— Description of the task —
Please rewrite every line of the listing below with "Velika Kladuša" replaced by "Cazin", keeping everything else unchanged and leaving out the pictures.

— Exercise materials —

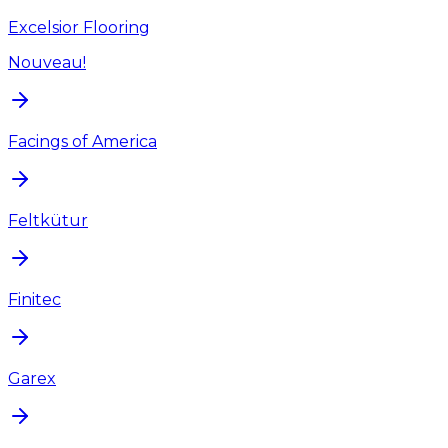
Excelsior Flooring
Nouveau!
Facings of America
Feltkütur
Finitec
Garex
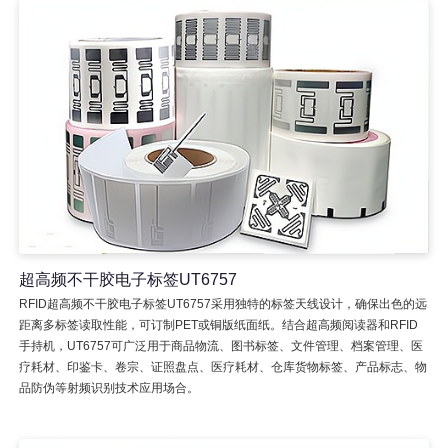
超高频不干胶电子标签UT6757
RFID超高频不干胶电子标签UT6757采用独特的标签天线设计，确保出色的远
距离多标签读取性能，可订制PET或铜版纸面纸。结合超高频阅读器和RFID
手持机，UT6757可广泛用于商品物流、图书标签、文件管理、档案管理、医
疗耗材、印鉴卡、卷宗、证照盘点、医疗耗材、仓库货物标签、产品标志、物
品防伪等射频识别技术应用场合。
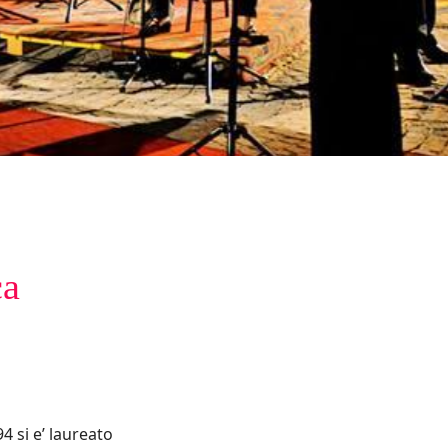
ca
4 si e’ laureato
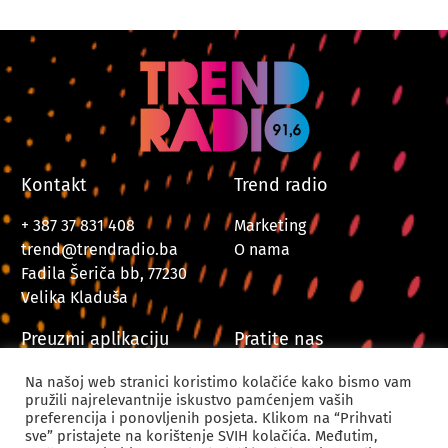
Kontakt
Trend radio
+ 387 37 831 408
Marketing
trend@trendradio.ba
O nama
Fadila Šeriča bb, 77230
Velika Kladuša
Preuzmi aplikaciju
Pratite nas
Na našoj web stranici koristimo kolačiće kako bismo vam
pružili najrelevantnije iskustvo pamćenjem vaših
preferencija i ponovljenih posjeta. Klikom na “Prihvati
sve” pristajete na korištenje SVIH kolačića. Međutim,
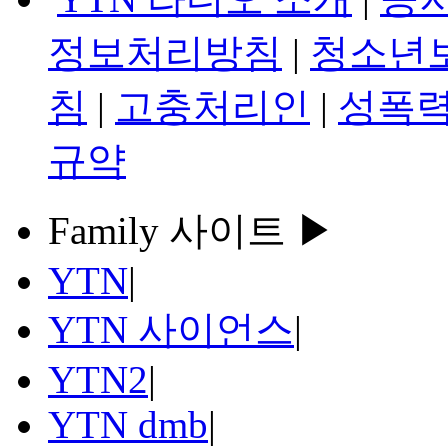
정보처리방침
|
청소년
침
|
고충처리인
|
성폭력
규약
Family 사이트 ▶
YTN
|
YTN 사이언스
|
YTN2
|
YTN dmb
|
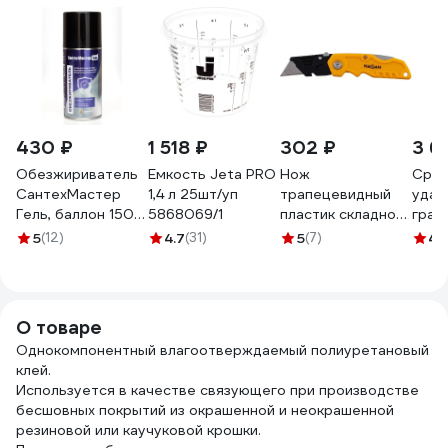
430 ₽
1 518 ₽
302 ₽
3 6
Обезжириватель
Емкость Jeta PRO
Нож
Сред
СантехМастер
1,4 л 25шт/уп
трапецевидный
удал
Гель, баллон 150
5868069/1
пластик складной
граф
мл 04074
NAGAN + 5 лезвий
нефт
5
(12)
4.7
(31)
5
(7)
4.
4630009040743
в комплекте НГ-
Рапи
НС-ТР-060
460
О товаре
Однокомпонентный влагоотверждаемый полиуретановый
клей.
Используется в качестве связующего при производстве
бесшовных покрытий из окрашенной и неокрашенной
резиновой или каучуковой крошки.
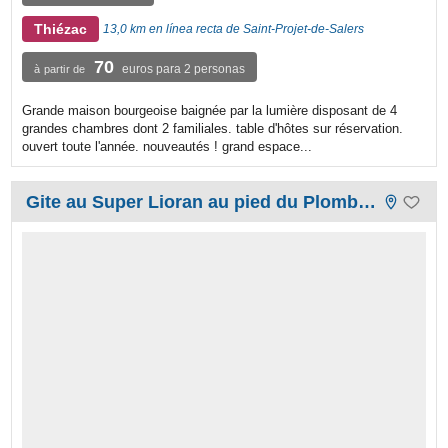
Thiézac
13,0 km en línea recta de Saint-Projet-de-Salers
70
euros para 2 personas
à partir de
Grande maison bourgeoise baignée par la lumière disposant de 4
grandes chambres dont 2 familiales. table d'hôtes sur réservation.
ouvert toute l'année. nouveautés ! grand espace...
Gite au Super Lioran au pied du Plomb du Cantal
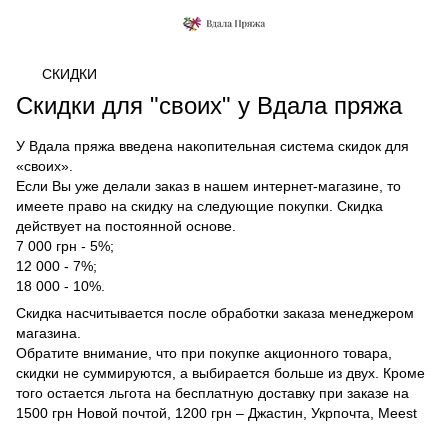
СКИДКИ
Скидки для "своих" у Вдала пряжа
У Вдала пряжа введена накопительная система скидок для
«своих».
Если Вы уже делали заказ в нашем интернет-магазине, то
имеете право на скидку на следующие покупки. Скидка
действует на постоянной основе.
7 000 грн - 5%;
12 000 - 7%;
18 000 - 10%.
Скидка насчитывается после обработки заказа менеджером
магазина.
Обратите внимание, что при покупке акционного товара,
скидки не суммируются, а выбирается больше из двух. Кроме
того остается льгота на бесплатную доставку при заказе на
1500 грн Новой почтой, 1200 грн – Джастин, Укрпочта, Meest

— Exercise solution —
Excelsior Flooring
Nouveau!
Facings of America
Feltkütur
Finitec
Garex
超高频不干胶电子标签UT6757
RFID超高频不干胶电子标签UT6757采用独特的标签天线设计，确保出色的远
距离多标签读取性能，可订制PET或铜版纸面纸。结合超高频阅读器和RFID
手持机，UT6757可广泛用于商品物流、图书标签、文件管理、档案管理、医
疗耗材、印鉴卡、卷宗、证照盘点、医疗耗材、仓库货物标签、产品标志、物
品防伪等射频识别技术应用场合。
ca
4 si e’ laureato
Kontakt
Trend radio
+ 387 37 831 408
Marketing
trend@trendradio.ba
O nama
Fadila Šeriča bb, 77230
Cazin
Preuzmi aplikaciju
Pratite nas
Na našoj web stranici koristimo kolačiće kako bismo vam
pružili najrelevantnije iskustvo pamćenjem vaših
preferencija i ponovljenih posjeta. Klikom na “Prihvati
sve” pristajete na korištenje SVIH kolačića. Međutim,
정보처리방침
|
청소년
침
|
고충처리인
|
성폭력
규약
Family 사이트 ▶
YTN
|
YTN 사이언스
|
YTN2
|
YTN dmb
|
430 ₽
1 518 ₽
302 ₽
3 6
Обезжириватель
Емкость Jeta PRO
Нож
Сред
СантехМастер
1,4 л 25шт/уп
трапецевидный
удал
Гель, баллон 150
5868069/1
пластик складной
граф
мл 04074
NAGAN + 5 лезвий
нефт
5
(12)
4.7
(31)
5
(7)
4.
4630009040743
в комплекте НГ-
Рапи
НС-ТР-060
460
О товаре
Однокомпонентный влагоотверждаемый полиуретановый
клей.
Используется в качестве связующего при производстве
бесшовных покрытий из окрашенной и неокрашенной
резиновой или каучуковой крошки.
Thiézac
13,0 km en línea recta de Saint-Projet-de-Salers
70
euros para 2 personas
à partir de
Grande maison bourgeoise baignée par la lumière disposant de 4
grandes chambres dont 2 familiales. table d'hôtes sur réservation.
ouvert toute l'année. nouveautés ! grand espace...
Gite au Super Lioran au pied du Plomb du Cantal
СКИДКИ
Скидки для "своих" у Вдала пряжа
У Вдала пряжа введена накопительная система скидок для
«своих».
Если Вы уже делали заказ в нашем интернет-магазине, то
имеете право на скидку на следующие покупки. Скидка
действует на постоянной основе.
7 000 грн - 5%;
12 000 - 7%;
18 000 - 10%.
Скидка насчитывается после обработки заказа менеджером
магазина.
Обратите внимание, что при покупке акционного товара,
скидки не суммируются, а выбирается больше из двух. Кроме
того остается льгота на бесплатную доставку при заказе на
1500 грн Новой почтой, 1200 грн – Джастин, Укрпочта, Meest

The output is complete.